- [Available records]:
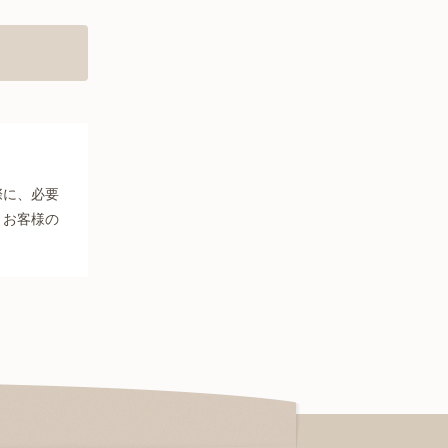
際に、必要
、お客様の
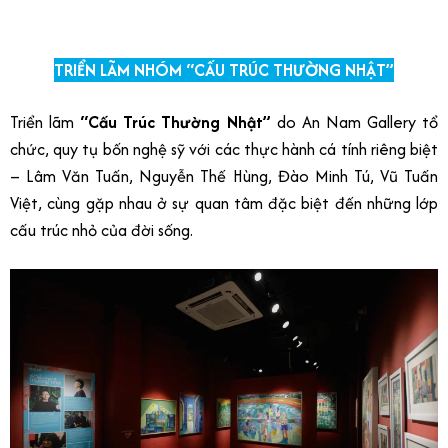
TRIỂN LÃM NHÓM “CẤU TRÚC THƯỜNG NHẬT”
Triển lãm
“Cấu Trúc Thường Nhật”
do An Nam Gallery tổ
chức, quy tụ bốn nghệ sỹ với các thực hành cá tính riêng biệt
– Lâm Văn Tuấn, Nguyễn Thế Hùng, Đào Minh Tú, Vũ Tuấn
Việt, cùng gặp nhau ở sự quan tâm đặc biệt đến những lớp
cấu trúc nhỏ của đời sống.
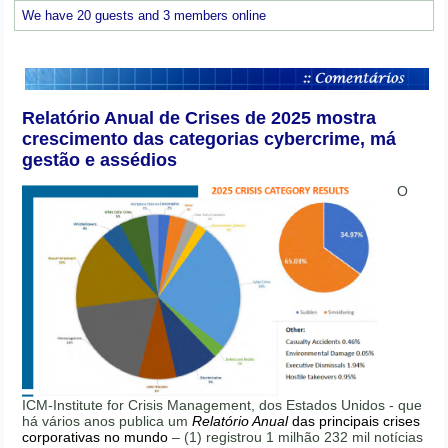
We have 20 guests and 3 members online
Relatório Anual de Crises de 2025 mostra
crescimento das categorias cybercrime, má
gestão e assédios
O
ICM-Institute for Crisis Management, dos Estados Unidos - que
há vários anos publica um
Relatório Anual
das principais crises
corporativas no mundo
– (1) registrou 1 milhão 232 mil notícias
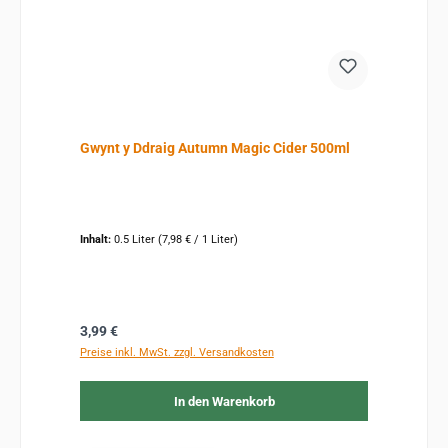
Gwynt y Ddraig Autumn Magic Cider 500ml
Inhalt:
0.5 Liter
(7,98 € / 1 Liter)
Regulärer Preis:
3,99 €
Preise inkl. MwSt. zzgl. Versandkosten
In den Warenkorb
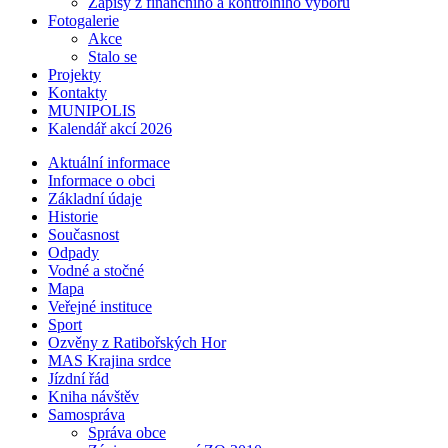
Zápisy z finančního a kontrolního výboru
Fotogalerie
Akce
Stalo se
Projekty
Kontakty
MUNIPOLIS
Kalendář akcí 2026
Aktuální informace
Informace o obci
Základní údaje
Historie
Současnost
Odpady
Vodné a stočné
Mapa
Veřejné instituce
Sport
Ozvěny z Ratibořských Hor
MAS Krajina srdce
Jízdní řád
Kniha návštěv
Samospráva
Správa obce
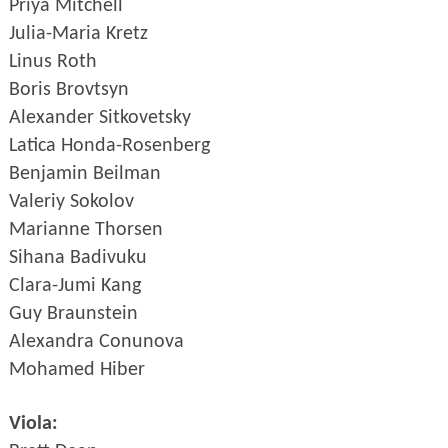
Priya Mitchell
Julia-Maria Kretz
Linus Roth
Boris Brovtsyn
Alexander Sitkovetsky
Latica Honda-Rosenberg
Benjamin Beilman
Valeriy Sokolov
Marianne Thorsen
Sihana Badivuku
Clara-Jumi Kang
Guy Braunstein
Alexandra Conunova
Mohamed Hiber
Viola:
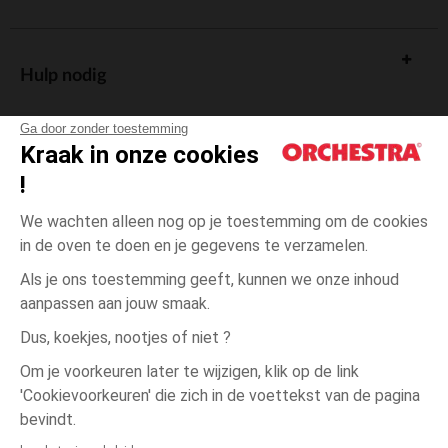
Hulp nodig
Ga door zonder toestemming
Kraak in onze cookies
!
De cadeaukaart
We wachten alleen nog op je toestemming om de cookies
in de oven te doen en je gegevens te verzamelen.
Als je ons toestemming geeft, kunnen we onze inhoud
aanpassen aan jouw smaak.
Algemene verkoopsvoorwaarden
Dus, koekjes, nootjes of niet ?
Wettelijke bepalingen
*Commerciële aanbiedingen
Om je voorkeuren later te wijzigen, klik op de link
Persoonsgegevens
'Cookievoorkeuren' die zich in de voettekst van de pagina
één
Grijs
Grijs
maat
Cookies beheren
bevindt.
Toegankelijkheid: niet conform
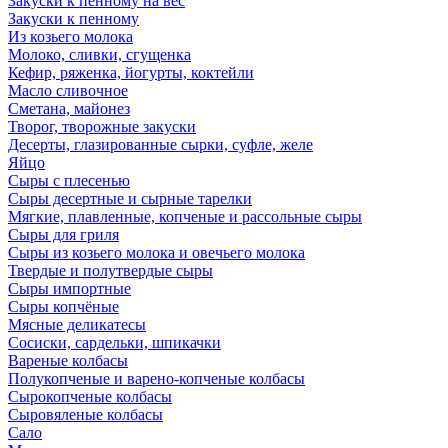
Закуски к пенному на вес
Закуски к пенному
Из козьего молока
Молоко, сливки, сгущенка
Кефир, ряженка, йогурты, коктейли
Масло сливочное
Сметана, майонез
Творог, творожные закуски
Десерты, глазированные сырки, суфле, желе
Яйцо
Сыры с плесенью
Сыры десертные и сырные тарелки
Мягкие, плавленные, копченые и рассольные сыры
Сыры для гриля
Сыры из козьего молока и овечьего молока
Твердые и полутвердые сыры
Сыры импортные
Сыры копчёные
Мясные деликатесы
Сосиски, сардельки, шпикачки
Вареные колбасы
Полукопченые и варено-копченые колбасы
Сырокопченые колбасы
Сыровяленые колбасы
Сало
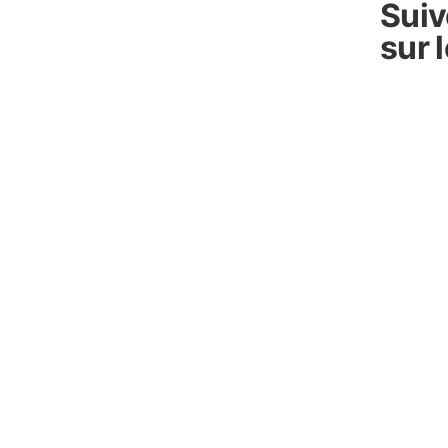
Sui
sur 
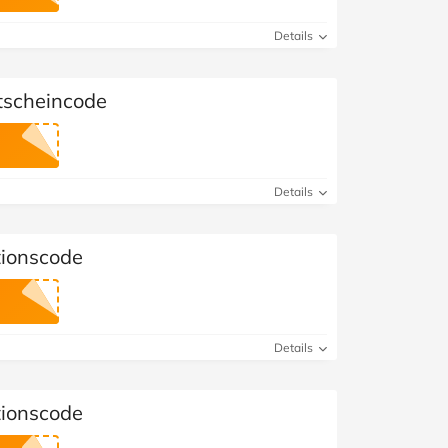
Details
scheincode
Details
ionscode
Details
ionscode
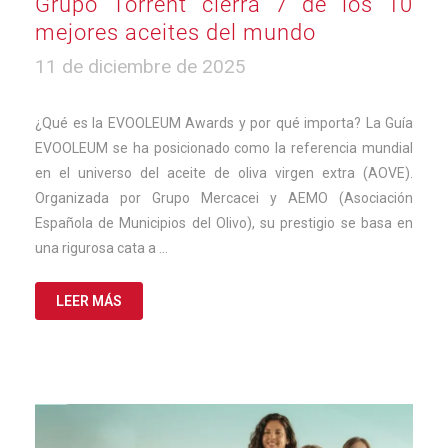
Grupo Torrent cierra 7 de los 10
mejores aceites del mundo
4
11 de diciembre de 2025
de
marzo
de
¿Qué es la EVOOLEUM Awards y por qué importa? La Guía
2026
EVOOLEUM se ha posicionado como la referencia mundial
en el universo del aceite de oliva virgen extra (AOVE).
Organizada por Grupo Mercacei y AEMO (Asociación
Española de Municipios del Olivo), su prestigio se basa en
una rigurosa cata a …
LEER MÁS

- [Directions]: Only the lines from the first line of the listing above through the line with "Kraak in onze cookies" should be set down, exactly and without pictures.

- [Task answer]:
際に、必要
、お客様の
TRIỂN LÃM NHÓM “CẤU TRÚC THƯỜNG NHẬT”
Triển lãm
“Cấu Trúc Thường Nhật”
do An Nam Gallery tổ
chức, quy tụ bốn nghệ sỹ với các thực hành cá tính riêng biệt
– Lâm Văn Tuấn, Nguyễn Thế Hùng, Đào Minh Tú, Vũ Tuấn
Việt, cùng gặp nhau ở sự quan tâm đặc biệt đến những lớp
cấu trúc nhỏ của đời sống.
We have 20 guests and 3 members online
Relatório Anual de Crises de 2025 mostra
crescimento das categorias cybercrime, má
gestão e assédios
O
ICM-Institute for Crisis Management, dos Estados Unidos - que
há vários anos publica um
Relatório Anual
das principais crises
corporativas no mundo
– (1) registrou 1 milhão 232 mil notícias
Gwynt y Ddraig Autumn Magic Cider 500ml
Inhalt:
0.5 Liter
(7,98 € / 1 Liter)
Regulärer Preis:
3,99 €
Preise inkl. MwSt. zzgl. Versandkosten
In den Warenkorb
Zápisy z finančního a kontrolního výboru
Fotogalerie
Akce
Stalo se
Projekty
Kontakty
MUNIPOLIS
Kalendář akcí 2026
Aktuální informace
Informace o obci
Základní údaje
Historie
Současnost
Odpady
Vodné a stočné
Mapa
Veřejné instituce
Sport
Ozvěny z Ratibořských Hor
MAS Krajina srdce
Jízdní řád
Kniha návštěv
Samospráva
Správa obce
Priya Mitchell
Julia-Maria Kretz
Linus Roth
Boris Brovtsyn
Alexander Sitkovetsky
Latica Honda-Rosenberg
Benjamin Beilman
Valeriy Sokolov
Marianne Thorsen
Sihana Badivuku
Clara-Jumi Kang
Guy Braunstein
Alexandra Conunova
Mohamed Hiber
Viola:
Hulp nodig
Ga door zonder toestemming
Kraak in onze cookies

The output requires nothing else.